**Stated task**: Please arrange the text lines for all of the items below as one numbered list, skipping any blank lines. Leave the pictures out of your answer.

**Material provided**:

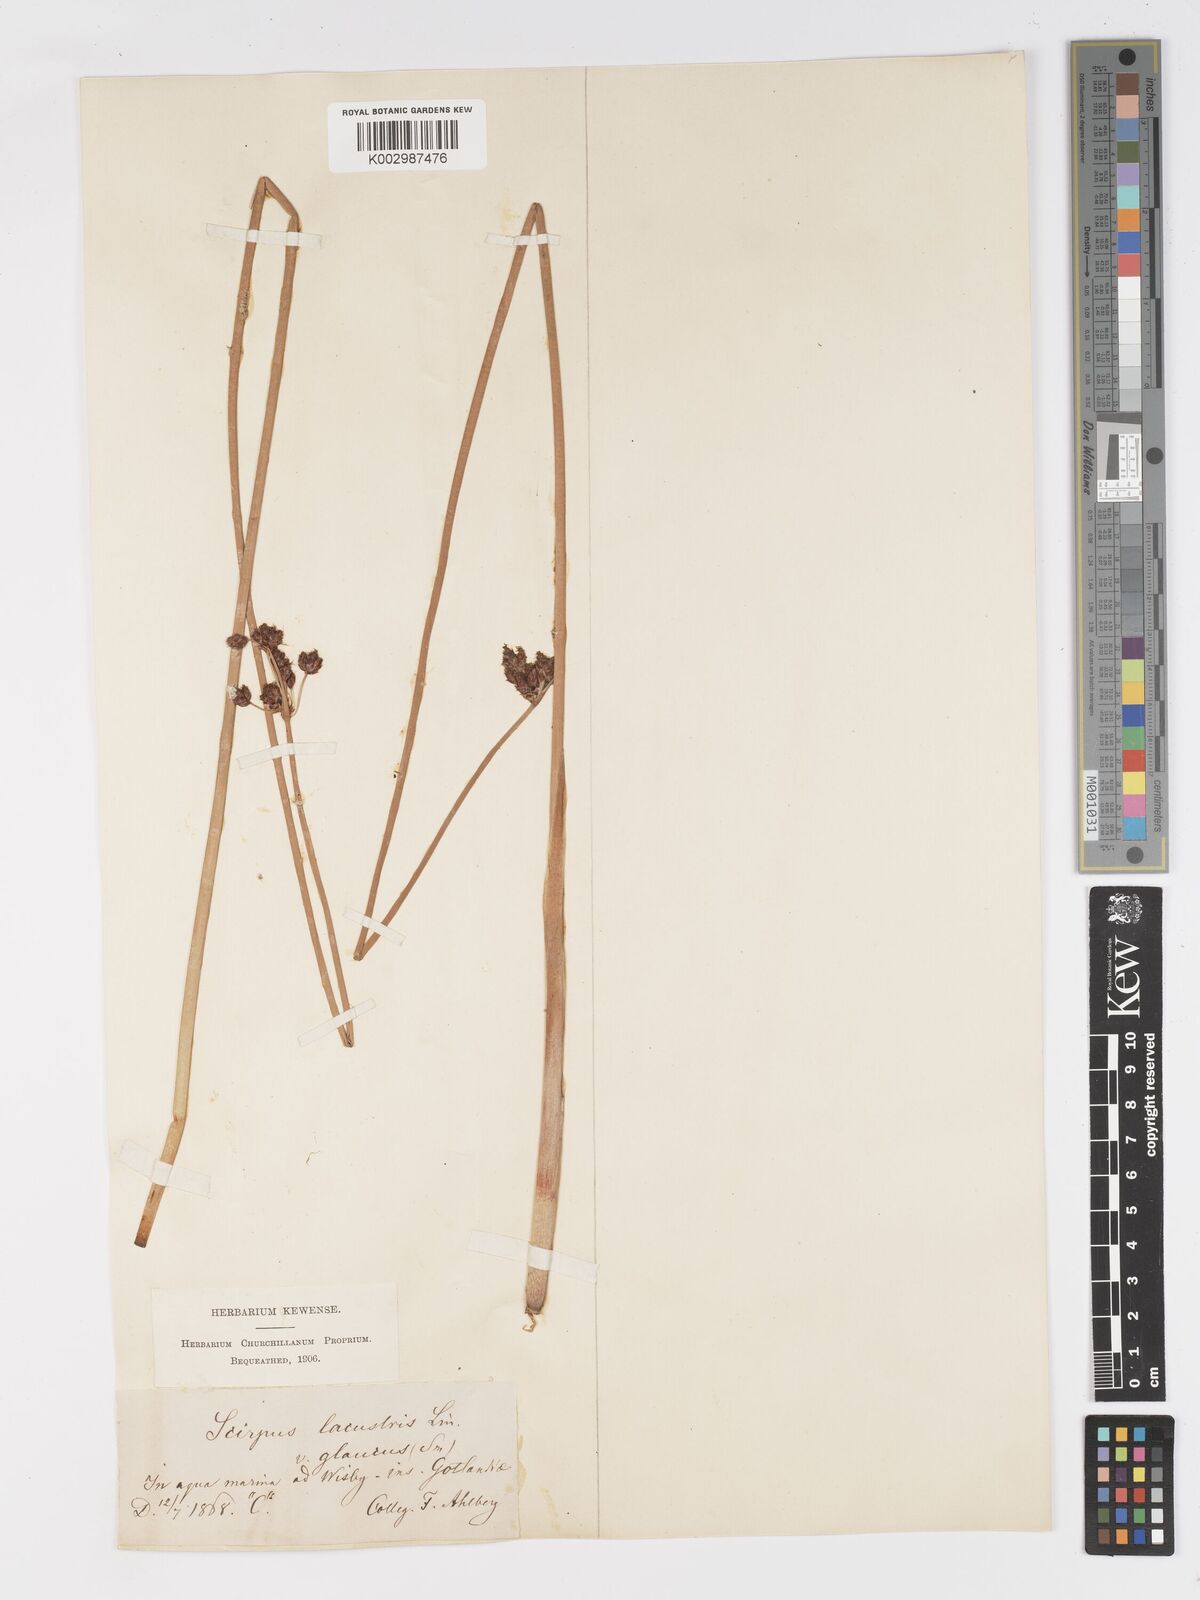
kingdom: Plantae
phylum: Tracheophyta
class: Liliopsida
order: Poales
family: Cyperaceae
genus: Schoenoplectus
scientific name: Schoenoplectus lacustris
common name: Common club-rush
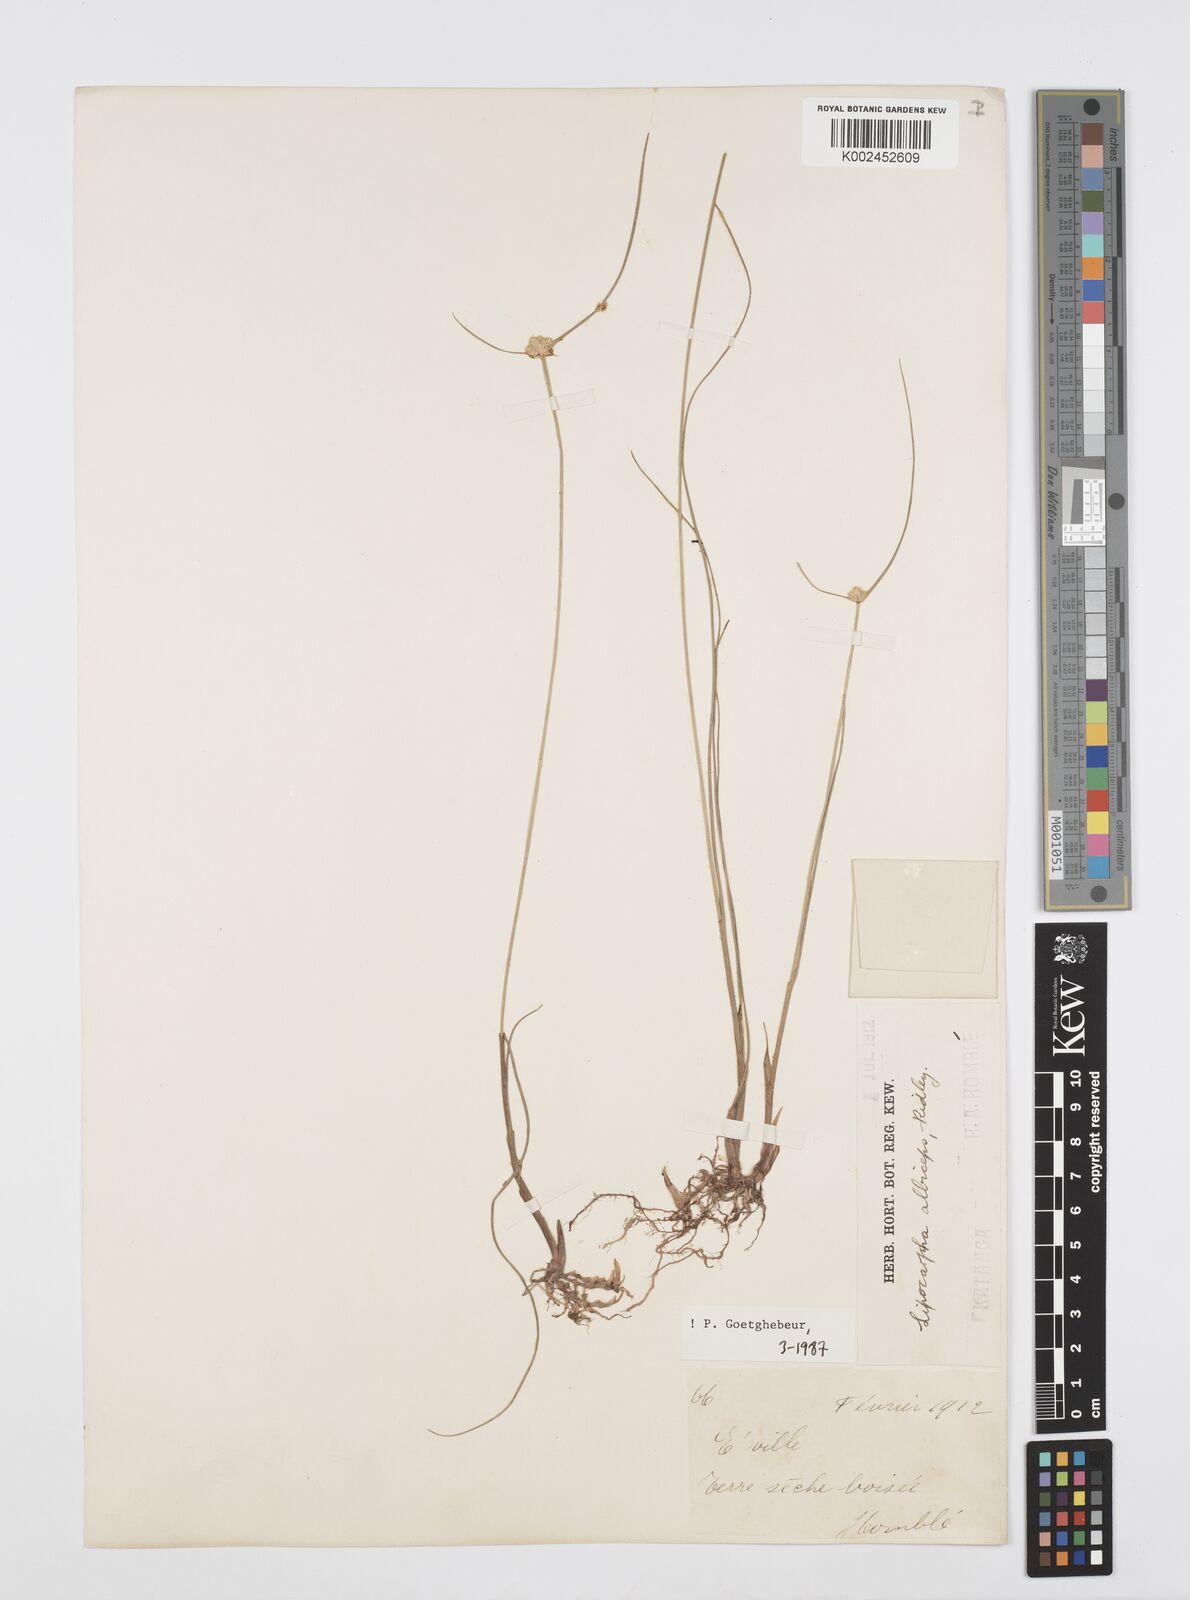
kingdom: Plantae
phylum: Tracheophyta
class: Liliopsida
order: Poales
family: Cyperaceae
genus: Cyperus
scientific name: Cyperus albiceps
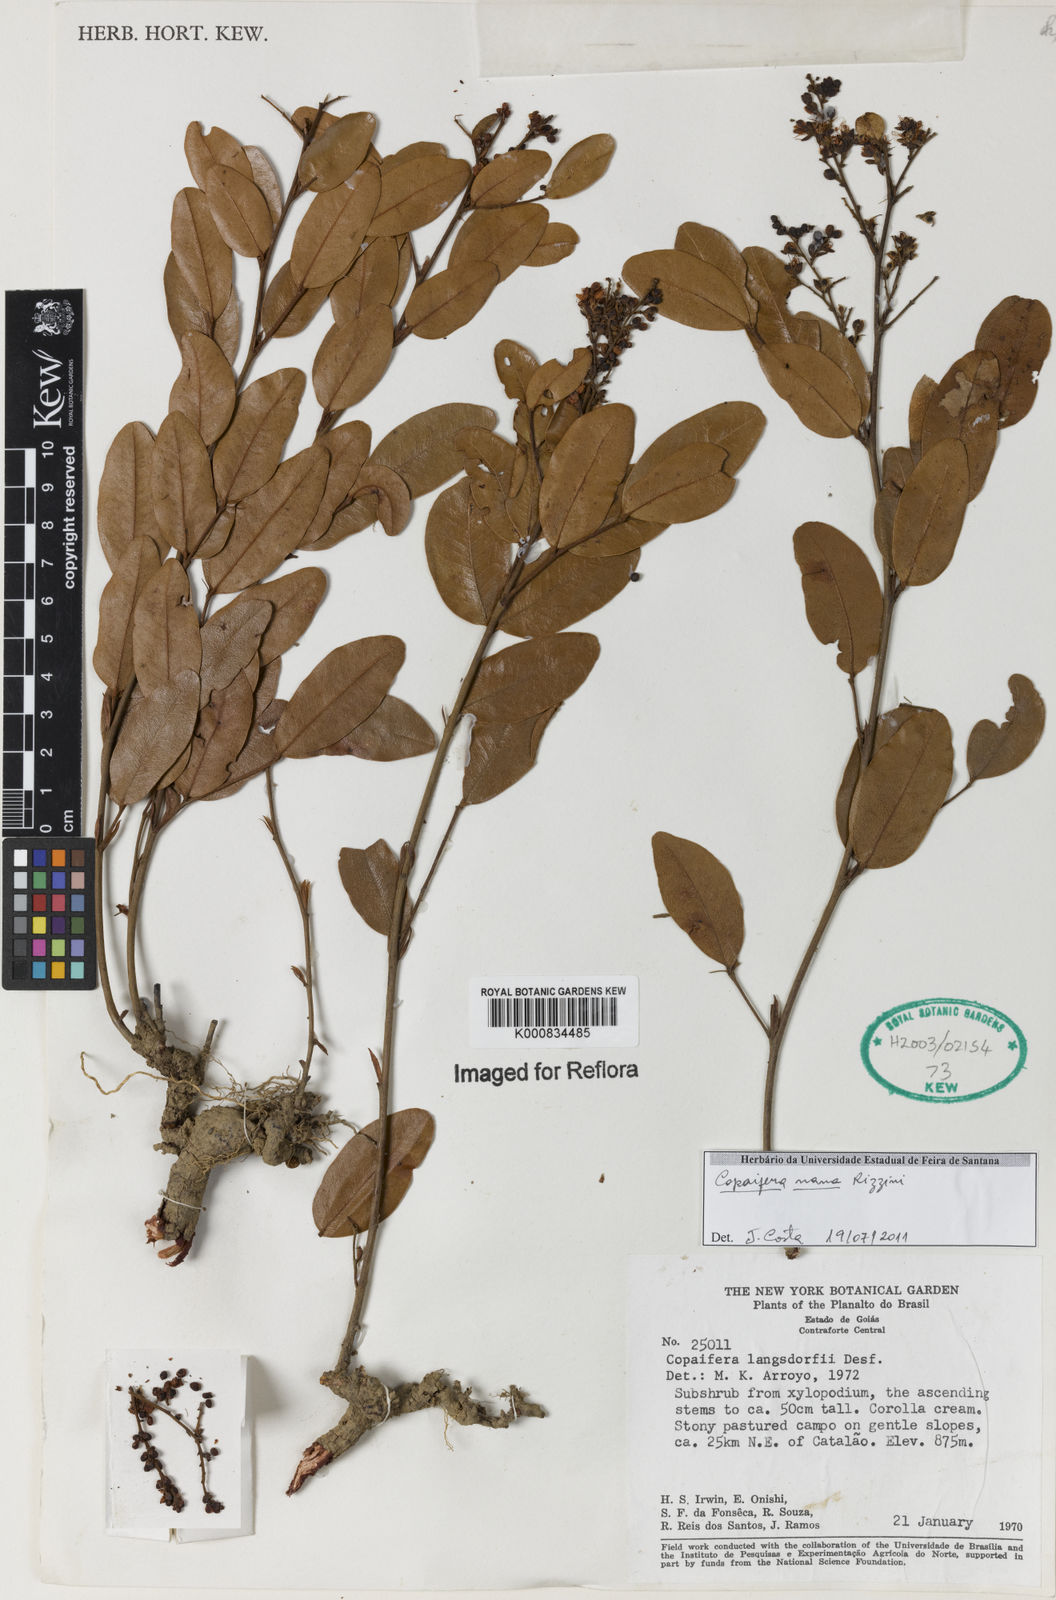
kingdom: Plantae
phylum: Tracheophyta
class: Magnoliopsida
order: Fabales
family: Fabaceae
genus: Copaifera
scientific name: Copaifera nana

**Completed exercise**:
1. kingdom: Plantae
2. phylum: Tracheophyta
3. class: Liliopsida
4. order: Poales
5. family: Cyperaceae
6. genus: Schoenoplectus
7. scientific name: Schoenoplectus lacustris
8. common name: Common club-rush
9. kingdom: Plantae
10. phylum: Tracheophyta
11. class: Liliopsida
12. order: Poales
13. family: Cyperaceae
14. genus: Cyperus
15. scientific name: Cyperus albiceps
16. kingdom: Plantae
17. phylum: Tracheophyta
18. class: Magnoliopsida
19. order: Fabales
20. family: Fabaceae
21. genus: Copaifera
22. scientific name: Copaifera nana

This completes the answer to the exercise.